The escalating tension along the Canadian border was a significant factor in Seward’s return to bad habits. He needed to talk to Lord Lyons and was frustrated by his mysterious illness. In the beginning he had heard that it was typhoid; then the diagnosis changed to neuralgia or dyspepsia or a combination of both. Whatever it was, the minister was unable to leave his room or receive visitors. Seward had taken Lyons for granted for so long that he was shocked to discover how quickly matters could deteriorate when the British minister was absent.
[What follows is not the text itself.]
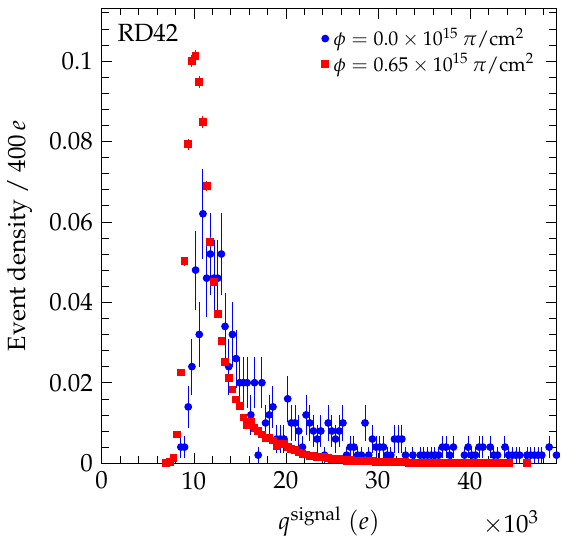
Figure 4. The signal charge spectrum evolution for the scCVD diamond sample irradiated with 200MeV pions biased at E = + 2V/µm. The pulse height spectrum before irradiation was measured using a setup with a 90 Sr β -source and a single pad metallization on the diamond, biased at 1V/µm, since the detector collects all the charge at a bias voltage of 200V. The integral of each spectrum was normalized to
Seward broke protocol by writing directly to Lord Monck, rather than via the British legation in Washington, urging him to act swiftly and publicly before John Yates Beall’s latest Lake Erie venture—known to be centered on an armed and reinforced steamship—created a mini-war on the Great Lakes.
39
Monck did not appreciate being accused of dilatoriness when he was devoting the greater part of his day to thwarting the Confederates (he even sent a chronology to Lyons showing how and when he had responded to each event), but he was not as attuned to Northern public opinion as Seward. The secretary of state knew there was trouble brewing long before
The New York Times
came out in favor of a retaliatory war: “Let it come,” declared the newspaper. “We were never in better condition for a war with England.”
40
Seward could only hope that his letters were being put into Lord Lyons’s hands.
41

Seward could at least take satisfaction from the growing dissension within the Confederate Congress over the war; calls for peace were appearing in the Southern press with increasing frequency. He was heartened, he wrote to his wife, “in the discovery that division is at last breaking out among the rebels.”
42
Davis had been traveling through the remnants of the Confederacy giving speeches to the public and meeting with state governors in private, several of whom were on the verge of withdrawing their cooperation. Desertion was endemic, yet 85 percent of Mississippi’s white adult male population was in the army, which made a mockery of Davis’s exhortation to Confederate women in his speech to the congress on November 7 to “use your influence to send all to the front.”
43
Varina Davis discerned a greater willingness in Richmond to cabal against her husband. “The temper of Congress is less vicious,” she wrote, “but more concerted in its hostile action.”
44
The Confederate Congress had reacted angrily as a body to Davis’s proposal to appropriate forty thousand slaves as a supplement to the army. They would be diggers, cooks, and porters rather than soldiers, but their contribution would be significant enough to earn them their freedom after the war. The War Department clerk John Jones took Davis’s proposal as a sign that normal life in the Confederacy was disintegrating.
45
Wood was $100 a cord and coal cost $90 a load, both beyond the means of a civil servant. When Confederate soldiers received their pay, which was not often, they encountered the same frustrating experiences as Jones. Captain Francis Dawson’s monthly salary of $150 allowed him to purchase new trousers for $100, but not a new pair of boots, which cost $350. Dawson prayed that his current boots would see him through the final weeks of the autumn campaign. “After the 15th November, Richmond is safe,” he informed his mother, for then the weather would be the Confederacy’s best defense.